▸ **Problem to solve**: Retype every line of the listing below, keeping each word, character, and line break unchanged.

▸ **Recorded information**:
┌────────

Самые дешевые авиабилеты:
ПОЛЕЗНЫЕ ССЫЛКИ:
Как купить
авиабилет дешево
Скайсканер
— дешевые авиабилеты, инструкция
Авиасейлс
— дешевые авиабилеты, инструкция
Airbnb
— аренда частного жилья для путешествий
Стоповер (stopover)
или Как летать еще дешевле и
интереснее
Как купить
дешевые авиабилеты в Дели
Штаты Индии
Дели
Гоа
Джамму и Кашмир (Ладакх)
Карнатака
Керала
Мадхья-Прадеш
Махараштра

└────────

▸ **Finished exercise**:
Самые дешевые авиабилеты:
ПОЛЕЗНЫЕ ССЫЛКИ:
Как купить
авиабилет дешево
Скайсканер
— дешевые авиабилеты, инструкция
Авиасейлс
— дешевые авиабилеты, инструкция
Airbnb
— аренда частного жилья для путешествий
Стоповер (stopover)
или Как летать еще дешевле и
интереснее
Как купить
дешевые авиабилеты в Дели
Штаты Индии
Дели
Гоа
Джамму и Кашмир (Ладакх)
Карнатака
Керала
Мадхья-Прадеш
Махараштра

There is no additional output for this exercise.